El problema de la autoficción es que se ostenta (o eso creen sus lectores) como la verdad absoluta, como el relato de los hechos puros y duros sin pasar por el cedazo de la razón. O es con esa expectativa que se acercan, morbosamente, los lectores. Pero ¿es posible que las palabras sean transmitidas sin el tamiz de la razón, la interpretación, y sin la escollera de la incapacidad o la torpeza, del azar y la imposibilidad, y sobre todo, sin el lenguaje? Un escrito, cualquier escrito, es ante todo un hecho estético, nos recuerda Borges. Para convertirse en relato una historia de familia tiene que pasar por varios Rubicón. Y entre más cercanos los hechos más distante debe estar el observador para poder volverlos “reales”. No hay nada más endemoniadamente difícil que escribir sobre aquello que tiene un referente real. Por eso en los relatos en primera persona siempre quedará la sensación de que el mundo está ahí y quien lo escribe/quienes lo escribimos, estamos aquí. Irremisiblemente, del otro lado.
Y entonces, ¿para qué escribir un relato en primera persona que oscile entre la ficción y la no ficción?
Para poder convertir una experiencia narrada en primera persona del singular en algo que pueda ser leído como primera persona del plural. Para tocar una serie de problemas que no pueden abarcar las grandes y pequeñas épicas, tal y como las conocíamos. Para visibilizar lo que adquiere un matiz especial cuando eso que se ve está encarnado en la vivencia, es decir, en el cuerpo.
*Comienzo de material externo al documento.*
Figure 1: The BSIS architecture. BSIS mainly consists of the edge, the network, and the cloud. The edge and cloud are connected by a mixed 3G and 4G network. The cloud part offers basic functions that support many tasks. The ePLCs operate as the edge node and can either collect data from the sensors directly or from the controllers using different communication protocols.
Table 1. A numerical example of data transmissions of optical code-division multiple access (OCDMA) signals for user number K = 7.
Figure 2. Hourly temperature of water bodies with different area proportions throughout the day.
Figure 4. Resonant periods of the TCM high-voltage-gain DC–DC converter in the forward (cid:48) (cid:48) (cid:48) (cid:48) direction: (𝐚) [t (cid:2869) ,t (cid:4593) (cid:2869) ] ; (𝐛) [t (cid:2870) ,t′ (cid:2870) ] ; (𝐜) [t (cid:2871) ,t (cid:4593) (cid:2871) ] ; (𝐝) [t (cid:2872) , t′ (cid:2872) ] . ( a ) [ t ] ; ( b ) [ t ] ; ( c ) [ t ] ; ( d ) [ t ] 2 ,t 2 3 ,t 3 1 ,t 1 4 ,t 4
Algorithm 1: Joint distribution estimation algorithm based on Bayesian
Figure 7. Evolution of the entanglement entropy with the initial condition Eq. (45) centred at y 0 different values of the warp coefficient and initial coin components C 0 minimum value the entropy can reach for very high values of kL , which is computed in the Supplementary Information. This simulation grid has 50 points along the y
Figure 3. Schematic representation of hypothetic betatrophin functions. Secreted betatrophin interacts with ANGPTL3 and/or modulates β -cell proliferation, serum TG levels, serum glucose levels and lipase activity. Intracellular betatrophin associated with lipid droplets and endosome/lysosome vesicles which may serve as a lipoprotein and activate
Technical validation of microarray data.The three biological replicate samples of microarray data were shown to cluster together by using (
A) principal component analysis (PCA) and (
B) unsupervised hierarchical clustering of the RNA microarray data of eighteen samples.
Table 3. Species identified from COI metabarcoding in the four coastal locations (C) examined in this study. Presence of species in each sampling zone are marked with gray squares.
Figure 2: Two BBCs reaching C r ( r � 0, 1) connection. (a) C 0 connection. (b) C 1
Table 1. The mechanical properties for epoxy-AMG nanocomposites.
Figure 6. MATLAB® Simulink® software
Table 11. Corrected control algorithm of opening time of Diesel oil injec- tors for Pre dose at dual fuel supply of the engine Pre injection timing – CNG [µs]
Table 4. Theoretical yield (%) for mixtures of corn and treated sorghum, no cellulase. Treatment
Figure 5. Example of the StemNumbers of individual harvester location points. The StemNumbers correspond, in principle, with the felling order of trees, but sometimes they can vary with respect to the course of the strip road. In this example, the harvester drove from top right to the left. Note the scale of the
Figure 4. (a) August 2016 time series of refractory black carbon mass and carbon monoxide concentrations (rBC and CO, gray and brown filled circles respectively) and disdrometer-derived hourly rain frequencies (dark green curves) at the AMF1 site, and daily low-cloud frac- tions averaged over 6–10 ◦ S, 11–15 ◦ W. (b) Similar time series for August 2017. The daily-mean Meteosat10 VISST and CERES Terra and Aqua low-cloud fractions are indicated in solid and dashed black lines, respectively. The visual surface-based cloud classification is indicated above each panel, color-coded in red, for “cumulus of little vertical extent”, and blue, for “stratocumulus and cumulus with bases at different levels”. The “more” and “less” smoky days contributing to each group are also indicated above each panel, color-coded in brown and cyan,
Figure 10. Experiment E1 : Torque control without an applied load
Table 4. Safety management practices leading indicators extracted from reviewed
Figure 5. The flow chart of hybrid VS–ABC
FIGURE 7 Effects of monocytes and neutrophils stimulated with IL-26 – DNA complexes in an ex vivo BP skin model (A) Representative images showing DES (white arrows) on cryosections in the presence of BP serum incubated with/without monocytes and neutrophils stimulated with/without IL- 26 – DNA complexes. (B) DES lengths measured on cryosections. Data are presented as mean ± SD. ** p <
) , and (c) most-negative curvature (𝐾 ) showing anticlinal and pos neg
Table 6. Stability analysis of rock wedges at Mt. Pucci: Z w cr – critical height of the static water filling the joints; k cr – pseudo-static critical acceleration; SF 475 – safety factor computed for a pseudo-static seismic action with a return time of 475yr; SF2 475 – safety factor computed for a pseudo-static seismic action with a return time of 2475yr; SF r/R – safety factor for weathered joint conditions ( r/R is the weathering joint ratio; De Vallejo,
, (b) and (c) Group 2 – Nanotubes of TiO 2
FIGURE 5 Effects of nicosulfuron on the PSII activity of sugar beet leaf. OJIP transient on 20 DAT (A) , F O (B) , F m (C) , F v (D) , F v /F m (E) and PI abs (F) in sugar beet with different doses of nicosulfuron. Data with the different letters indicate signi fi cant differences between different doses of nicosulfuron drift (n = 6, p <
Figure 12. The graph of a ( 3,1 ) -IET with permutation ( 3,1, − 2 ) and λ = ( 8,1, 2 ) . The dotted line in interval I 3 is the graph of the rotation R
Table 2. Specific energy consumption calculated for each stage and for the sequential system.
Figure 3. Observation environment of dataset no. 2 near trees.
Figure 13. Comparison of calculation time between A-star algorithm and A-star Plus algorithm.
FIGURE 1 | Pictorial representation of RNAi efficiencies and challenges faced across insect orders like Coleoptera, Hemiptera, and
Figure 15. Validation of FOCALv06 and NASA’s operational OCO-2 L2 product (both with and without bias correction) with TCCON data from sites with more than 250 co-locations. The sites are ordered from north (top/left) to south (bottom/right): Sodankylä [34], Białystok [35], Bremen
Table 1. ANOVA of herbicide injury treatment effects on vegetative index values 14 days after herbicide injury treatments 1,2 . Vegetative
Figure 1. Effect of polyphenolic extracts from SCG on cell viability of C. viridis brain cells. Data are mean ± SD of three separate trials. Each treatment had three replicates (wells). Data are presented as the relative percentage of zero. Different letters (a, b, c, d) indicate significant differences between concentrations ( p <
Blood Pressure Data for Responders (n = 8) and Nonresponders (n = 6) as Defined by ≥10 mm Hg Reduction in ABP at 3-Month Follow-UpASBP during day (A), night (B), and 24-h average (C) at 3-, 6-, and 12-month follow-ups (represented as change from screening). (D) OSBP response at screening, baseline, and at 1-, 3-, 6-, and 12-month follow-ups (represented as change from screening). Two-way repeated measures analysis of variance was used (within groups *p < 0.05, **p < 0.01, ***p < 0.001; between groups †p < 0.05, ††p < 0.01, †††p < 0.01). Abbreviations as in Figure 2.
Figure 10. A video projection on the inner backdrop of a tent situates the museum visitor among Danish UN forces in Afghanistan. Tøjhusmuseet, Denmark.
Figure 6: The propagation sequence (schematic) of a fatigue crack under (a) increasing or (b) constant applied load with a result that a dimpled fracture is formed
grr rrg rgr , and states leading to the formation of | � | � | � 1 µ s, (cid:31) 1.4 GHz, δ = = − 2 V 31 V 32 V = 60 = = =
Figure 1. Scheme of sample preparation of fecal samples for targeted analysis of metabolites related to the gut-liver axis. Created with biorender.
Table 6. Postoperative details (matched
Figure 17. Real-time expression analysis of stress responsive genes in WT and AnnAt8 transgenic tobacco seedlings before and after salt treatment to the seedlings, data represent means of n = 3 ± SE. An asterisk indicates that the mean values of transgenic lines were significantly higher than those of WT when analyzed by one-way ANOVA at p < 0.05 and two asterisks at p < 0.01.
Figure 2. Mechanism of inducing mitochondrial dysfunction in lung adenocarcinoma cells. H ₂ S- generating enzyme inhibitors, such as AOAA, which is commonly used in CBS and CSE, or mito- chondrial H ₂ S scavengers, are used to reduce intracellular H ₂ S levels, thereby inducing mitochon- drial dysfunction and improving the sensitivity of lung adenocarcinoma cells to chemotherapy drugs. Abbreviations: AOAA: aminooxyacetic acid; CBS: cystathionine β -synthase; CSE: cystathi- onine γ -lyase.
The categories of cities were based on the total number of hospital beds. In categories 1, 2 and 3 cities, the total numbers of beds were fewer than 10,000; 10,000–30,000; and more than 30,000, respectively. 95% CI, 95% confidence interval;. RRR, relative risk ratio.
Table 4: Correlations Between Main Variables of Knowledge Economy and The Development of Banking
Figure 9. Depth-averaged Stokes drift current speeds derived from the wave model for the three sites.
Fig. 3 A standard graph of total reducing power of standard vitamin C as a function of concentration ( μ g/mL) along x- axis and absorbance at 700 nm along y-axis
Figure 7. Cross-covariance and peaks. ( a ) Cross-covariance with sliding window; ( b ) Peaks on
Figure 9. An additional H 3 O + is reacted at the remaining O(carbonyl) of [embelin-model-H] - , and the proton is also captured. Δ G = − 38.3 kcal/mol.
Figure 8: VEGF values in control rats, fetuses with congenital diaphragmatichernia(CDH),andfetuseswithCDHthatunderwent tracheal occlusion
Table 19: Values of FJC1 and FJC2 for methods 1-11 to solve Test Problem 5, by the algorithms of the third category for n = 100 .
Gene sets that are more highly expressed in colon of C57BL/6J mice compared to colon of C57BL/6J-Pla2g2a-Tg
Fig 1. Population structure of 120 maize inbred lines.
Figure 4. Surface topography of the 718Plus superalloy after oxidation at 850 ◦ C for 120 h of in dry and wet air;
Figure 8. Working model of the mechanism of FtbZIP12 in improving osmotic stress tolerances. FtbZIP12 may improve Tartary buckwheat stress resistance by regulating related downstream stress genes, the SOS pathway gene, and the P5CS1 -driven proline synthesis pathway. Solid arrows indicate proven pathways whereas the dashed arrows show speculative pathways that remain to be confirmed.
Para escapar de lo que sabe o pretende saber de ti, de nosotros, el algoritmo. Y, sobre todo, para pensar fuera de un sistema. El sistema del psicoanálisis freudiano que durante más de un siglo nos obligó a interpretar cualquier situación familiar de un único modo y con un significado único. Hasta antes de que se escribieran estas novelas mucha literatura estaba entrampada en la tesis de que todo origen se remonta a los padres y toda relación con los padres implica un trauma. Esta forma de interpretación abarcó toda la literatura del siglo XX y buena parte del XXI. Incluso en Chéjov (“El maestro de literatura rusa”) hay ya una fuerte crítica a esta idea de interpretar todo a través del tamiz del psicoanálisis, dice Chéjov, ¡hasta a Pushkin! Pues bien, la mayor parte de estas historias están contadas desde un lugar que no tiene que ver con la interpretación psicoanalítica y por tanto con la autovictimización, ni el sentido moral o edificante, y aunque todas tengan los elementos compatibles de la autoficción todas y cada una son una apuesta. Un acto de resistencia en tiempos de sobreexposición, plagio, autoayuda y posverdad.
Una versión de este ensayo fue leída en la Academia Mexicana de la Lengua el 9 de marzo de 2023.